======== LISTED RECORDS

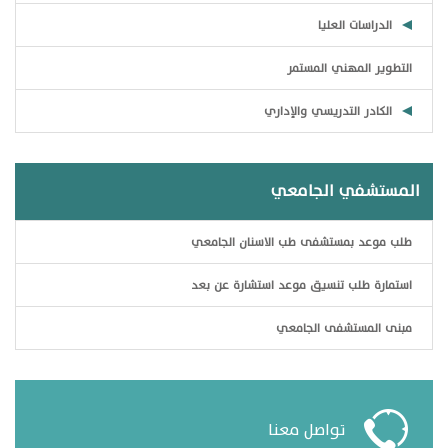
الدراسات العليا
التطوير المهني المستمر
الكادر التدريسي والإداري
المستشفي الجامعي
طلب موعد بمستشفى طب الاسنان الجامعي
استمارة طلب تنسيق موعد استشارة عن بعد
مبنى المستشفى الجامعي
تواصل معنا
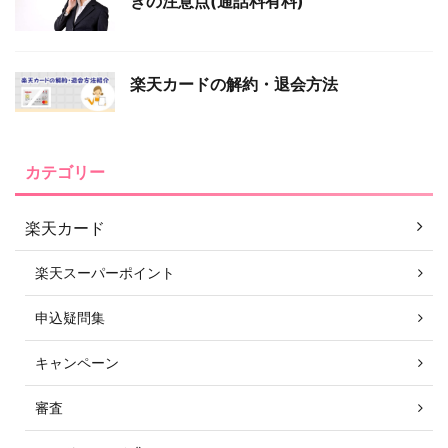
きの注意点(通話料有料)
楽天カードの解約・退会方法
カテゴリー
楽天カード
楽天スーパーポイント
申込疑問集
キャンペーン
審査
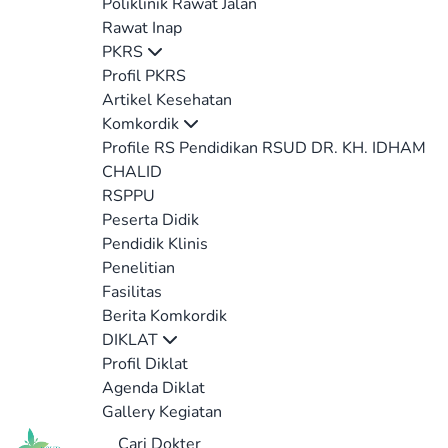
Poliklinik Rawat Jalan
Rawat Inap
PKRS
Profil PKRS
Artikel Kesehatan
Komkordik
Profile RS Pendidikan RSUD DR. KH. IDHAM
CHALID
RSPPU
Peserta Didik
Pendidik Klinis
Penelitian
Fasilitas
Berita Komkordik
DIKLAT
Profil Diklat
Agenda Diklat
Gallery Kegiatan
Cari Dokter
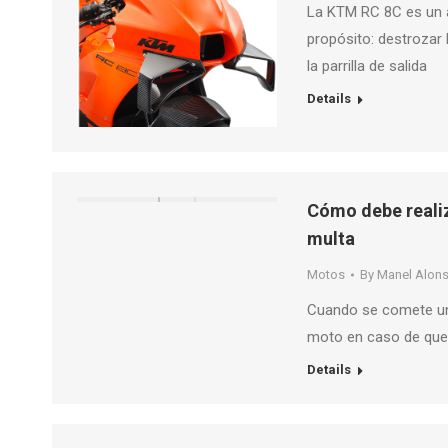
La KTM RC 8C es un a
propósito: destrozar 
la parrilla de salida
Details
Cómo debe realiz
multa
Motos
By
Manel Alon
Cuando se comete una 
moto en caso de que 
Details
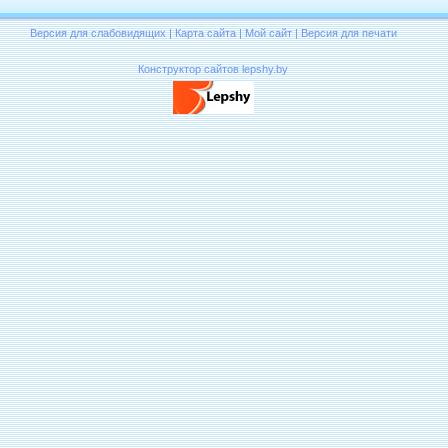
Версия для слабовидящих
|
Карта сайта
|
Мой сайт
|
Версия для печати
Конструктор сайтов lepshy.by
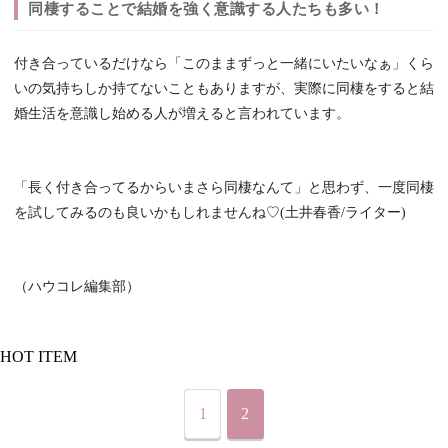
同棲することで結婚を強く意識する人たちも多い！
付き合っているだけなら「このままずっと一緒にいたいなぁ」くら
いの気持ちしか持てないこともありますが、実際に同棲をすると結
婚生活を意識し始める人が増えると言われています。
「長く付き合ってるからいまさら同棲なんて」と思わず、一度同棲
を試してみるのも良いかもしれませんね♡(土井春香/ライター)
（ハウコレ編集部）
HOT ITEM
1
2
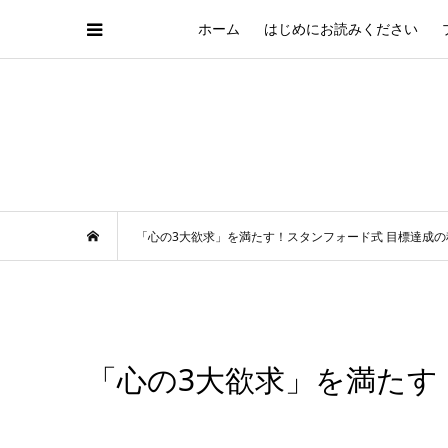
ホーム
はじめにお読みください
「心の3大欲求」を満たす！スタンフォード式 目標達成の
「心の3大欲求」を満たす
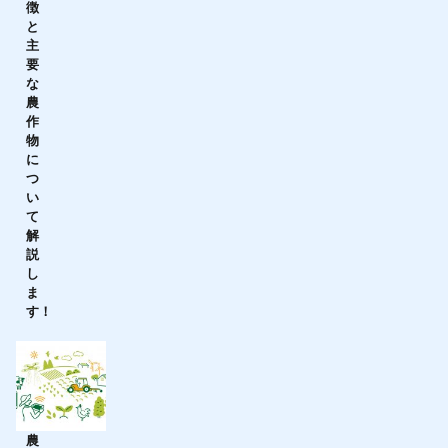
徴
と
主
要
な
農
作
物
に
つ
い
て
解
説
し
ま
す！
農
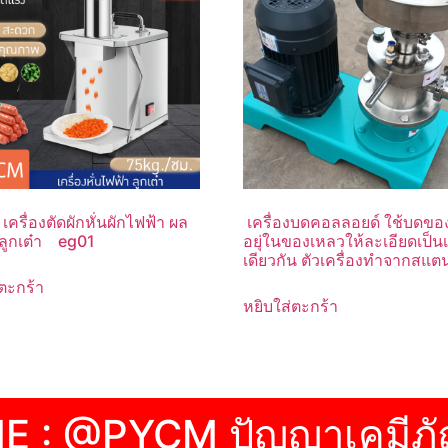
ครื่องตัดผักหั่นผักไฟฟ้า ผล
เครื่องบดคอลลอยด์ ใช้บดของแ
นลูกเต๋า eg01
อยุ่ในของเหลวให้ละเอียดเป็นเ
เดียวกัน ตัวเครื่องทำจากสแต
ตะกร้า
หยิบใส่ตะกร้า
NE : @PYCM ปัญญาเคมีภั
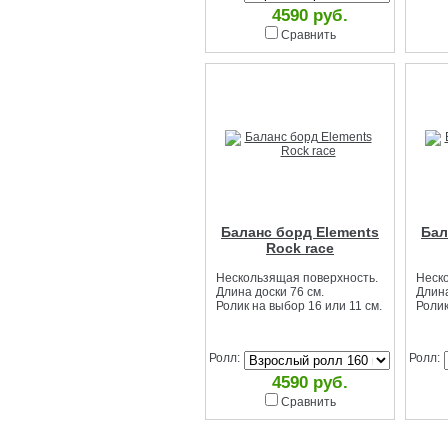
4590 руб.
Сравнить
Баланс борд Elements
Бал
Rock race
Нескользящая поверхность.
Неск
Длина доски 76 см.
Длина
Ролик на выбор 16 или 11 см.
Ролик
Ролл:
Ролл:
4590 руб.
Сравнить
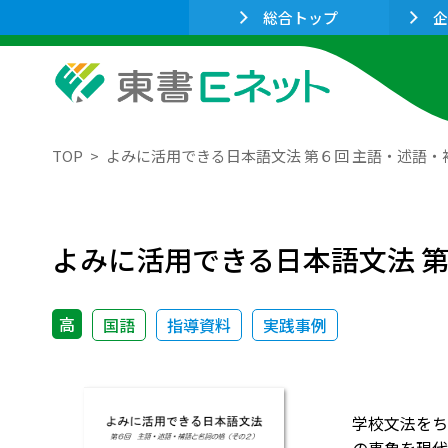
総合トップ
企
TOP
よみに活用できる日本語文法 第６回 主語・述語
よみに活用できる日本語文法 
高
国語
指導資料
実践事例
学校文法をち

================

» **WHAT YOU WILL DO**
Rewrite the text of the records above, replacing "Details" with "Detalles" and changing nothing else. Omit the pictures from your answer.

» **FINISHED TASK**
الدراسات العليا
التطوير المهني المستمر
الكادر التدريسي والإداري
المستشفي الجامعي
طلب موعد بمستشفى طب الاسنان الجامعي
استمارة طلب تنسيق موعد استشارة عن بعد
مبنى المستشفى الجامعي
تواصل معنا
きの注意点(通話料有料)
楽天カードの解約・退会方法
カテゴリー
楽天カード
楽天スーパーポイント
申込疑問集
キャンペーン
審査
Poliklinik Rawat Jalan
Rawat Inap
PKRS
Profil PKRS
Artikel Kesehatan
Komkordik
Profile RS Pendidikan RSUD DR. KH. IDHAM
CHALID
RSPPU
Peserta Didik
Pendidik Klinis
Penelitian
Fasilitas
Berita Komkordik
DIKLAT
Profil Diklat
Agenda Diklat
Gallery Kegiatan
Cari Dokter
La KTM RC 8C es un a
propósito: destrozar 
la parrilla de salida
Detalles
Cómo debe realiz
multa
Motos
By
Manel Alon
Cuando se comete una 
moto en caso de que 
Detalles
Версия для слабовидящих
|
Карта сайта
|
Мой сайт
|
Версия для печати
Конструктор сайтов lepshy.by
同棲することで結婚を強く意識する人たちも多い！
付き合っているだけなら「このままずっと一緒にいたいなぁ」くら
いの気持ちしか持てないこともありますが、実際に同棲をすると結
婚生活を意識し始める人が増えると言われています。
「長く付き合ってるからいまさら同棲なんて」と思わず、一度同棲
を試してみるのも良いかもしれませんね♡(土井春香/ライター)
（ハウコレ編集部）
HOT ITEM
1
2
ホーム
はじめにお読みください
「心の3大欲求」を満たす！スタンフォード式 目標達成の
「心の3大欲求」を満たす
徴
と
主
要
な
農
作
物
に
つ
い
て
解
説
し
ま
す！
農
ครื่องตัดผักหั่นผักไฟฟ้า ผล
เครื่องบดคอลลอยด์ ใช้บดของแ
นลูกเต๋า eg01
อยุ่ในของเหลวให้ละเอียดเป็นเ
เดียวกัน ตัวเครื่องทำจากสแต
ตะกร้า
หยิบใส่ตะกร้า
NE : @PYCM ปัญญาเคมีภั
4590 руб.
Сравнить
Баланс борд Elements
Бал
Rock race
Нескользящая поверхность.
Неск
Длина доски 76 см.
Длина
Ролик на выбор 16 или 11 см.
Ролик
Ролл:
Ролл:
4590 руб.
Сравнить
総合トップ
企
TOP
よみに活用できる日本語文法 第６回 主語・述語
よみに活用できる日本語文法 
高
国語
指導資料
実践事例
学校文法をち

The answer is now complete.